LA CRISI COLPISCE LA PUBBLICITA'

La crisi non guarda in faccia nessuno, neanche la pubblicità. Secondo le analisi di quotidiani come Milano Finanza, il Sole 24 Ore e Financial Times, la recessione economica costringerà le imprese di tutto il mondo a spendere complessivamente di meno per farsi pubblicità. Risultato: le aziende editoriali dovranno tirare la cinghia.

In Italia, le stime fornite da Nielsen Media Research monitorano le migliaia di euro spese per inserzioni nei media. 

In base ai dati riferiti al periodo gennaio-ottobre 2008, gli investimenti netti pubblicitari sono calati dello 0,8% rispetto agli stessi mesi del 2007. 

Un mese fa Rcs ha annunciato che, a causa della contrazione dei ricavi pubblicitari, a luglio rivedrà il piano triennale. E’un segno del cambiamento in corso nell’editoria; nel dettaglio i dati Nielsen destano preoccupazioni e speranze. 

Nel 2009 probabilmente sarà la carta stampata a soffrire; le testate disporranno di minori introiti per i tagli dello scorso anno nella pubblicità: cento milioni in meno per i quotidiani a pagamento (-4,9% rispetto al 2007), sessanta per i periodici (-5,6%). 

Numeri su cui riflettere, considerando che le risorse di un giornale derivano dalle vendite (da anni in calo continuo), dai “collaterali” – dvd, cd, guide turistiche ecc. – allegati e dalla pubblicità. Luigi Einaudi, che amava definire “il giornale come vendita di notizie e avvisi”, aveva intuito tutto. 

Pochi scossoni invece per la televisione, dove da sempre girano più soldi: qui l’aumento di proventi dalle inserzioni è inferiore a 30 milioni (variazione di 0,7%). Bene la radio, che può contare del 4,4% di investimenti in più.

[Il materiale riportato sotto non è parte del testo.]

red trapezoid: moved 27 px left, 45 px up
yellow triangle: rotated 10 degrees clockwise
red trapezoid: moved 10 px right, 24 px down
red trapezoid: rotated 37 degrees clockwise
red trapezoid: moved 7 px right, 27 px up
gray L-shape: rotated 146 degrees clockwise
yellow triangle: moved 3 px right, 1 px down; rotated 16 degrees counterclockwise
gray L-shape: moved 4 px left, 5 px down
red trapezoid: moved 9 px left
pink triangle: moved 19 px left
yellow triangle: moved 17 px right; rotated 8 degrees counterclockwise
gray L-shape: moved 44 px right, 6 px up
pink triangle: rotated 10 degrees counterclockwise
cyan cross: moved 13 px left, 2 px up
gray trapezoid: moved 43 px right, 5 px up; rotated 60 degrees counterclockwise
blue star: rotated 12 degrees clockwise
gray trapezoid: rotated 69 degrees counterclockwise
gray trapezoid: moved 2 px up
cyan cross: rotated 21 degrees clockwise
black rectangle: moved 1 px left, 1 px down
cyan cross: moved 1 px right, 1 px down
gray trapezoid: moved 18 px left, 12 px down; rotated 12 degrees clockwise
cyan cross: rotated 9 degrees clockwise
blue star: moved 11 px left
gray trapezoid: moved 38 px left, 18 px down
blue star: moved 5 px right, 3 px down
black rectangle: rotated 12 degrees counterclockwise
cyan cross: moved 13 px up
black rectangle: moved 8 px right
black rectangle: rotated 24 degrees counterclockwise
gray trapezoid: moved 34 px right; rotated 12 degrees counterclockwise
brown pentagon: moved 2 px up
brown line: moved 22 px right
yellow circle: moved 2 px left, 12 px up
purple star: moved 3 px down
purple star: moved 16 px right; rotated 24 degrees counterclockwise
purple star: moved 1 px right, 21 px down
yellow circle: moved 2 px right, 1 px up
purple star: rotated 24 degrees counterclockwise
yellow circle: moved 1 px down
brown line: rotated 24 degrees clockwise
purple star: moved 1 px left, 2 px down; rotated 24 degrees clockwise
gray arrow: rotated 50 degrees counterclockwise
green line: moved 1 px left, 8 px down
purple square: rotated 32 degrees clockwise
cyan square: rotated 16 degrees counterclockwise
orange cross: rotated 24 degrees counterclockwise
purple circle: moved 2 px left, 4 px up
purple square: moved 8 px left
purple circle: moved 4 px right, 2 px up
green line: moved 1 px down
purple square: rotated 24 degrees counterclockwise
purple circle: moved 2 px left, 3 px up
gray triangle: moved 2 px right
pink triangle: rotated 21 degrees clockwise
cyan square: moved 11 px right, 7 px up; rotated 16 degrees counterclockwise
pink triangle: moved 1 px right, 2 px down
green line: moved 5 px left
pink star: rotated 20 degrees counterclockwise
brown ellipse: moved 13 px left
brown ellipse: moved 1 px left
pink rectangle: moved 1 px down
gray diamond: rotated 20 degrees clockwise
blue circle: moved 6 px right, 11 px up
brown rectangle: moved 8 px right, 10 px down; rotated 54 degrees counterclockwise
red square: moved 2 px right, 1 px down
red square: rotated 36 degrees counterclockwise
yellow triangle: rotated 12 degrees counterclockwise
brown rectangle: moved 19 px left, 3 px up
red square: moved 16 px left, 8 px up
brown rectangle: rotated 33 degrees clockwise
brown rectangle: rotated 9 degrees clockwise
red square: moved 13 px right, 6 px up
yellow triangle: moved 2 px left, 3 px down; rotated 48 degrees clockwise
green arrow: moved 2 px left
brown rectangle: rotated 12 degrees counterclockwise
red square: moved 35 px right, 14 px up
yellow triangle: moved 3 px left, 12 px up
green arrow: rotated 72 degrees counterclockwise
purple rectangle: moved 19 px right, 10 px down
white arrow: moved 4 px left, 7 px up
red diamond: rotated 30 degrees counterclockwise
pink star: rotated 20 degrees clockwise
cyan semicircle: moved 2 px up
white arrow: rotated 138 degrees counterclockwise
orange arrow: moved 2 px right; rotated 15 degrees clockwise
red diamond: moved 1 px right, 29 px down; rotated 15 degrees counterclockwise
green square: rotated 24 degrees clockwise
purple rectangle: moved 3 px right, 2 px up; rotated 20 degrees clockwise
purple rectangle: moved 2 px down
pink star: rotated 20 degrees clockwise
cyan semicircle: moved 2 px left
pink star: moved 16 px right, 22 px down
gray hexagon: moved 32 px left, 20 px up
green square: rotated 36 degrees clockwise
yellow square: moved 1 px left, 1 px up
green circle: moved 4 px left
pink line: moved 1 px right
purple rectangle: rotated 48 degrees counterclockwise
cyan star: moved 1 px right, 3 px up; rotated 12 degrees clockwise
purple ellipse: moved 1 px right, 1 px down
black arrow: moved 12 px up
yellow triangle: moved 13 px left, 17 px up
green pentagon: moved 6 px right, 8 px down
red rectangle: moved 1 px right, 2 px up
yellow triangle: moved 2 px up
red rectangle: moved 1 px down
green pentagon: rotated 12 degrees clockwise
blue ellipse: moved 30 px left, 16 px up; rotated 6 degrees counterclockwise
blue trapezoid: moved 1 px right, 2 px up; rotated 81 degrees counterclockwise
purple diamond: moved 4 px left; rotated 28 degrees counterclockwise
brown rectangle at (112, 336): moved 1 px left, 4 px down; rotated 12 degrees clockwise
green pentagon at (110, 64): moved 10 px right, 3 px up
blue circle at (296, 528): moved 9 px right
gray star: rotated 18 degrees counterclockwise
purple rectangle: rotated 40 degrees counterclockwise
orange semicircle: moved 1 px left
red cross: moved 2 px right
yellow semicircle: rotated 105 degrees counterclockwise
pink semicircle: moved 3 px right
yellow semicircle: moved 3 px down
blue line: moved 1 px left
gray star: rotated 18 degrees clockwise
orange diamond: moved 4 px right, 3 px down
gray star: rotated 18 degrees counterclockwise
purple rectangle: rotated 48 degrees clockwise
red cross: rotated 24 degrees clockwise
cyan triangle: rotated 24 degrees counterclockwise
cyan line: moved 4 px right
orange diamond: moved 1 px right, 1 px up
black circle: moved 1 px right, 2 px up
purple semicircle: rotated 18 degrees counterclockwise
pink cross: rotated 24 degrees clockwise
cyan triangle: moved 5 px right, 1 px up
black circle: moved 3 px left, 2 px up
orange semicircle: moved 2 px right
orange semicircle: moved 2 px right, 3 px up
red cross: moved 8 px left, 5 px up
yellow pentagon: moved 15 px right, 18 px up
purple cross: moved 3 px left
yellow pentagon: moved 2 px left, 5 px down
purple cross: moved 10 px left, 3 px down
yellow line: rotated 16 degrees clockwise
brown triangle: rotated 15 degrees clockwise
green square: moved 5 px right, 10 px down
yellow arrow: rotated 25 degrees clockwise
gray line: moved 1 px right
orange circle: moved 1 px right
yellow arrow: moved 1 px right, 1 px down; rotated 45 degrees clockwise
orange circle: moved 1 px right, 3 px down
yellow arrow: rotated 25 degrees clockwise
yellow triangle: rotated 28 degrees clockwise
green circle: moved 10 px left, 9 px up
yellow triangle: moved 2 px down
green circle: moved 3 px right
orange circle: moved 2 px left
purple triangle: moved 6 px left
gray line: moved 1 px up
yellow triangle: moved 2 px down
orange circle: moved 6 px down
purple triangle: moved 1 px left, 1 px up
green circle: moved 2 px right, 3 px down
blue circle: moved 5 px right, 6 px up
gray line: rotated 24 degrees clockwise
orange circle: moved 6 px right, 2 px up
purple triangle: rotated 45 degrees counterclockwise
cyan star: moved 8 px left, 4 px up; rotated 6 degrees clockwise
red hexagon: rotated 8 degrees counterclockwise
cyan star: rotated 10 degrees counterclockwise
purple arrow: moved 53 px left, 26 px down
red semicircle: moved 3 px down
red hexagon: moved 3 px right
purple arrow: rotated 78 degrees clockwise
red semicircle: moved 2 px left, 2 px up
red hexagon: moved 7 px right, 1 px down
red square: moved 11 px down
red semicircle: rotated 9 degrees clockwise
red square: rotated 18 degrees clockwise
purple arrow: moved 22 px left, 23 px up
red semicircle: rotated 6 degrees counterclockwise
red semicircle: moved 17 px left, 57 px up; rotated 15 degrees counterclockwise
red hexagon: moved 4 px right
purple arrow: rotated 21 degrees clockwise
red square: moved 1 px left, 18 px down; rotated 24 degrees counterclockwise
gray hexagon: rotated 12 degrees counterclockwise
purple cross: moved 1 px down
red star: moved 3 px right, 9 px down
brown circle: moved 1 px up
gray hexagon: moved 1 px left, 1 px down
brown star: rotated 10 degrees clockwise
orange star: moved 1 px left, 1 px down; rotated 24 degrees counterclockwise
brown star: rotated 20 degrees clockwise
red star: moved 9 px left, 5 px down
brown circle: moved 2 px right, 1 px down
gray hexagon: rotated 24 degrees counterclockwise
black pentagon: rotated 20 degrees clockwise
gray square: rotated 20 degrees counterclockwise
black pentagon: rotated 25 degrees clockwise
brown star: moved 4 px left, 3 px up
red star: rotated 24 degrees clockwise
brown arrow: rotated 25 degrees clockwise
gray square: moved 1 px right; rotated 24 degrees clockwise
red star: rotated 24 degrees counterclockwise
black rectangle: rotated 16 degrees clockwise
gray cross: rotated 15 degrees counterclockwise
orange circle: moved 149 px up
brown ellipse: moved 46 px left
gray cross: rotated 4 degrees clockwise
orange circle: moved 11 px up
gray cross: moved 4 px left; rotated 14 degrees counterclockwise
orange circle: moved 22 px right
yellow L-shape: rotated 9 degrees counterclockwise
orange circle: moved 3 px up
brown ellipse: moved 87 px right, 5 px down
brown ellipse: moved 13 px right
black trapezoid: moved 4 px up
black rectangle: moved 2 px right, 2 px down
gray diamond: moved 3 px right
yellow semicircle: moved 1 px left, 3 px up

Meglio ancora il web: internet attira flussi di denaro da doppia cifra: l’aumento è del 18,5%. 

Molti analisti pensano che la rete sia la salvezza del sistema editoriale; questo medium, ancora giovane, muove però risorse non paragonabili con tv e stampa.

La flessione del mercato pubblicitario non è un affare solo italiano: secondo il Sole24Ore, negli Stati Uniti colossi come General Motors hanno dimezzato le risorse vincolate nel settore. Le imprese editoriali, al netto degli investimenti pubblicitari, hanno messo in campo strategie diverse per fare i conti con la recessione. 

Anche perchè “il calo delle inserzioni in Nord America e nell’Europa occidentale – si legge in Milano Finanza – sarà compensato dalla continua crescita dei mercati emergenti, come India, Cina e Brasile”. 

In Francia il Presidente Nicolas Sarkozy, ha avviato un progetto per reinventare il servizio pubblico: da lunedì 5 gennaio, nonostante la crisi, zero spot sui canali France1, France2 e France3 (la tv di stato) a partire dalle 20.35 fino alle sei di mattina; la scomparsa totale della pubblicità è fissata per il 2012. Per evitare un dissesto nelle casse dello stato, questa mossa è stata bilanciata giorni dopo in senato con un emendamento, che fissa un canone per i possessori di un cellulare 3G o un computer in grado di ricevere il segnale; la riforma voluta dall’Eliseo, accolta dai giornalisti con scioperi e manifestazioni, ha in ogni caso portata rivoluzionaria. 


new_york times


Al contrario, in Italia nei giorni scorsi si è visto un segnale in contrasto con il crollo negli investimenti pubblicitari: la decisione di imprese, come Enel, Telecom e Sisal, di stanziare fondi per acquistare una banda laterale e una striscia con i colori dell’azienda tra la testata e i titoli in prima pagina del Corriere della Sera

Sempre sul Corriere, Audi qualche settimana fa, ha comprato ben 16 pagine interne per ricoprirle di inserzioni. Segnali positivi ma insufficienti per risollevare la curva degli investimenti.

Resta da capire se le ripercussioni della crisi nel mercato pubblicitario, incideranno sul lavoro dei giornalisti; meno risorse a disposizione potrebbero alterare la fattura del giornale. 

“Gli editori – osserva Roberto Natale, presidente della Federazione nazionale della stampa – oggi possono parlare in maniera credibile di crisi, che oggettivamente c’è”. Poi la stoccata: “Si tratta comunque di un fenomeno recente. Non giustifica le scelte sbagliate del passato, quando le aziende editoriali facevano utili. Gli editori hanno preferito distribuirli ai propri azionisti piuttosto che migliorare la qualità del prodotto giornalistico”.